▸ **PROVIDED ENTRIES**:

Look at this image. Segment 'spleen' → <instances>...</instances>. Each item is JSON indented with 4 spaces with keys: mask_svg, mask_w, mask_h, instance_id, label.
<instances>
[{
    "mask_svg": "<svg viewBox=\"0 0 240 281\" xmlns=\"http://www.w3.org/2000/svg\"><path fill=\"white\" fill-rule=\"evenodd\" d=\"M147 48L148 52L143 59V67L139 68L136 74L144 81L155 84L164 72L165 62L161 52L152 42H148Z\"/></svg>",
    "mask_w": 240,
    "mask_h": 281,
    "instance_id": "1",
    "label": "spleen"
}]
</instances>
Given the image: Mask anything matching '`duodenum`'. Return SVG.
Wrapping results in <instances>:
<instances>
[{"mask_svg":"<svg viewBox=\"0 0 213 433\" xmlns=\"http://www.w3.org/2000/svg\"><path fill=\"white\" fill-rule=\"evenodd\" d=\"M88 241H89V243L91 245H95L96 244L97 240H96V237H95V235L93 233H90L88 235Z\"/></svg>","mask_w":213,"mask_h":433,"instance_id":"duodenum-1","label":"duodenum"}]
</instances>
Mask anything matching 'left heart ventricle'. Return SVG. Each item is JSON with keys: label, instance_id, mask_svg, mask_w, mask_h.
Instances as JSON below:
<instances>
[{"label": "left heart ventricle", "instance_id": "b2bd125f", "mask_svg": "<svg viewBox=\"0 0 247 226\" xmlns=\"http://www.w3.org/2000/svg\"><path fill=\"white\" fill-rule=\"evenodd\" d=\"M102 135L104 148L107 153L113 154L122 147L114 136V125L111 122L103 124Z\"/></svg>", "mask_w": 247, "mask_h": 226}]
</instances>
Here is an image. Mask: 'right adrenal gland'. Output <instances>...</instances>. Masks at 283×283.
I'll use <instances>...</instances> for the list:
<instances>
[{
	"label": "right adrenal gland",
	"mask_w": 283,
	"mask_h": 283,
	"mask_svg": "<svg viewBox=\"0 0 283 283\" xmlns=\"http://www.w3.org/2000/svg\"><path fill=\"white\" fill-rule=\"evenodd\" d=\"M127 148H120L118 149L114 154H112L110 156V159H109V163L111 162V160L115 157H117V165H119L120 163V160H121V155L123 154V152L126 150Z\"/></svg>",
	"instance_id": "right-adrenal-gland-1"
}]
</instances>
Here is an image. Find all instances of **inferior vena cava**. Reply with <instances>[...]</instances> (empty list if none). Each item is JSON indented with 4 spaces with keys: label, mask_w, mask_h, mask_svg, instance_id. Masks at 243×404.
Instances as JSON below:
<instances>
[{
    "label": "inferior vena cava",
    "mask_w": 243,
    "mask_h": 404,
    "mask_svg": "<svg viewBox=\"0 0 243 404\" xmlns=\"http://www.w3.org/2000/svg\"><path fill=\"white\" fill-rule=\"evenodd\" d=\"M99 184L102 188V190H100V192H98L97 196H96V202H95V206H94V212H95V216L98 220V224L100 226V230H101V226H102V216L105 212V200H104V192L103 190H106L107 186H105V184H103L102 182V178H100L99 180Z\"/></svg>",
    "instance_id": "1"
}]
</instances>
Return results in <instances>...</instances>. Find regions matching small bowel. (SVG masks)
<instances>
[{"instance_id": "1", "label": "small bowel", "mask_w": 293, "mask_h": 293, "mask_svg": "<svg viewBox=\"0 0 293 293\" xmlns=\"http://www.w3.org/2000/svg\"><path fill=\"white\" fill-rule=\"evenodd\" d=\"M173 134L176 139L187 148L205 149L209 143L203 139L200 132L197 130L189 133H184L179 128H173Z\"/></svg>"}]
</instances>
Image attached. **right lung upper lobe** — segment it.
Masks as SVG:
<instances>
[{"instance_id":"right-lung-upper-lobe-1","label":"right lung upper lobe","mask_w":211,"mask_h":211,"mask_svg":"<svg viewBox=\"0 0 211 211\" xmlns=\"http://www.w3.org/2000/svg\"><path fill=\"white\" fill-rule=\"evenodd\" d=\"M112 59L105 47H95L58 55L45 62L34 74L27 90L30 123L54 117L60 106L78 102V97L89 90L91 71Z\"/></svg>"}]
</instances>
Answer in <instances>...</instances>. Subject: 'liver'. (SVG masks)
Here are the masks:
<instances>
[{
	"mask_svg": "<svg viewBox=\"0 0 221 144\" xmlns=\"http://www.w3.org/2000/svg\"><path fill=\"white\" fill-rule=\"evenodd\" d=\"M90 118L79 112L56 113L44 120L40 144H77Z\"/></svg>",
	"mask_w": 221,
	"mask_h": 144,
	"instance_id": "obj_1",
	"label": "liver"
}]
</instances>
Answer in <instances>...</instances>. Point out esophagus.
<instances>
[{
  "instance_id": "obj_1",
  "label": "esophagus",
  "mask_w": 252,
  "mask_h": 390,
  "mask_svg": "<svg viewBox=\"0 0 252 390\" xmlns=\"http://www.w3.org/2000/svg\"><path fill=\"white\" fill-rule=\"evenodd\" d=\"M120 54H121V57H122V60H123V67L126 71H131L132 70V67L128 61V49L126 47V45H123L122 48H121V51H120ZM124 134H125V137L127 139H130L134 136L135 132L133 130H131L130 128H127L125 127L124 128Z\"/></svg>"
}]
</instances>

▸ **EXERCISE DESCRIPTION**:
Copy out every item above word for word, with nothing changed.

▸ **RESULT**:
Look at this image. Segment 'spleen' → <instances>...</instances>. Each item is JSON indented with 4 spaces with keys: mask_svg, mask_w, mask_h, instance_id, label.
<instances>
[{
    "mask_svg": "<svg viewBox=\"0 0 240 281\" xmlns=\"http://www.w3.org/2000/svg\"><path fill=\"white\" fill-rule=\"evenodd\" d=\"M147 48L148 52L143 59V67L139 68L136 74L144 81L155 84L164 72L165 62L161 52L152 42H148Z\"/></svg>",
    "mask_w": 240,
    "mask_h": 281,
    "instance_id": "1",
    "label": "spleen"
}]
</instances>
Given the image: Mask anything matching '`duodenum`'. Return SVG.
Wrapping results in <instances>:
<instances>
[{"mask_svg":"<svg viewBox=\"0 0 213 433\" xmlns=\"http://www.w3.org/2000/svg\"><path fill=\"white\" fill-rule=\"evenodd\" d=\"M88 241H89V243L91 245H95L96 244L97 240H96V237H95V235L93 233H90L88 235Z\"/></svg>","mask_w":213,"mask_h":433,"instance_id":"duodenum-1","label":"duodenum"}]
</instances>
Mask anything matching 'left heart ventricle'. Return SVG. Each item is JSON with keys: label, instance_id, mask_svg, mask_w, mask_h.
Instances as JSON below:
<instances>
[{"label": "left heart ventricle", "instance_id": "b2bd125f", "mask_svg": "<svg viewBox=\"0 0 247 226\" xmlns=\"http://www.w3.org/2000/svg\"><path fill=\"white\" fill-rule=\"evenodd\" d=\"M102 135L104 148L107 153L113 154L122 147L114 136V125L111 122L103 124Z\"/></svg>", "mask_w": 247, "mask_h": 226}]
</instances>
Here is an image. Mask: 'right adrenal gland'. Output <instances>...</instances>. Masks at 283×283.
I'll use <instances>...</instances> for the list:
<instances>
[{
	"label": "right adrenal gland",
	"mask_w": 283,
	"mask_h": 283,
	"mask_svg": "<svg viewBox=\"0 0 283 283\" xmlns=\"http://www.w3.org/2000/svg\"><path fill=\"white\" fill-rule=\"evenodd\" d=\"M127 148H120L118 149L114 154H112L110 156V159H109V163L111 162V160L115 157H117V165H119L120 163V160H121V155L123 154V152L126 150Z\"/></svg>",
	"instance_id": "right-adrenal-gland-1"
}]
</instances>
Here is an image. Find all instances of **inferior vena cava**. Reply with <instances>[...]</instances> (empty list if none). Each item is JSON indented with 4 spaces with keys: label, mask_w, mask_h, mask_svg, instance_id. Masks at 243×404.
Instances as JSON below:
<instances>
[{
    "label": "inferior vena cava",
    "mask_w": 243,
    "mask_h": 404,
    "mask_svg": "<svg viewBox=\"0 0 243 404\" xmlns=\"http://www.w3.org/2000/svg\"><path fill=\"white\" fill-rule=\"evenodd\" d=\"M99 184L102 188V190H100V192H98L97 196H96V202H95V206H94V212H95V216L98 220V224L100 226V230H101V226H102V216L105 212V200H104V192L103 190H106L107 186H105V184H103L102 182V178H100L99 180Z\"/></svg>",
    "instance_id": "1"
}]
</instances>
Return results in <instances>...</instances>. Find regions matching small bowel. (SVG masks)
<instances>
[{"instance_id": "1", "label": "small bowel", "mask_w": 293, "mask_h": 293, "mask_svg": "<svg viewBox=\"0 0 293 293\" xmlns=\"http://www.w3.org/2000/svg\"><path fill=\"white\" fill-rule=\"evenodd\" d=\"M173 134L176 139L187 148L205 149L209 143L203 139L200 132L197 130L189 133H184L179 128H173Z\"/></svg>"}]
</instances>
Image attached. **right lung upper lobe** — segment it.
Masks as SVG:
<instances>
[{"instance_id":"right-lung-upper-lobe-1","label":"right lung upper lobe","mask_w":211,"mask_h":211,"mask_svg":"<svg viewBox=\"0 0 211 211\" xmlns=\"http://www.w3.org/2000/svg\"><path fill=\"white\" fill-rule=\"evenodd\" d=\"M112 59L105 47H95L58 55L45 62L34 74L27 90L30 123L54 117L60 106L78 102V97L89 90L91 71Z\"/></svg>"}]
</instances>
Answer in <instances>...</instances>. Subject: 'liver'. (SVG masks)
Here are the masks:
<instances>
[{
	"mask_svg": "<svg viewBox=\"0 0 221 144\" xmlns=\"http://www.w3.org/2000/svg\"><path fill=\"white\" fill-rule=\"evenodd\" d=\"M90 118L79 112L56 113L44 120L40 144H77Z\"/></svg>",
	"mask_w": 221,
	"mask_h": 144,
	"instance_id": "obj_1",
	"label": "liver"
}]
</instances>
Answer in <instances>...</instances>. Point out esophagus.
<instances>
[{
  "instance_id": "obj_1",
  "label": "esophagus",
  "mask_w": 252,
  "mask_h": 390,
  "mask_svg": "<svg viewBox=\"0 0 252 390\" xmlns=\"http://www.w3.org/2000/svg\"><path fill=\"white\" fill-rule=\"evenodd\" d=\"M120 54H121V57H122V60H123V67L126 71H131L132 70V67L128 61V49L126 47V45H123L122 48H121V51H120ZM124 134H125V137L127 139H130L134 136L135 132L133 130H131L130 128H127L125 127L124 128Z\"/></svg>"
}]
</instances>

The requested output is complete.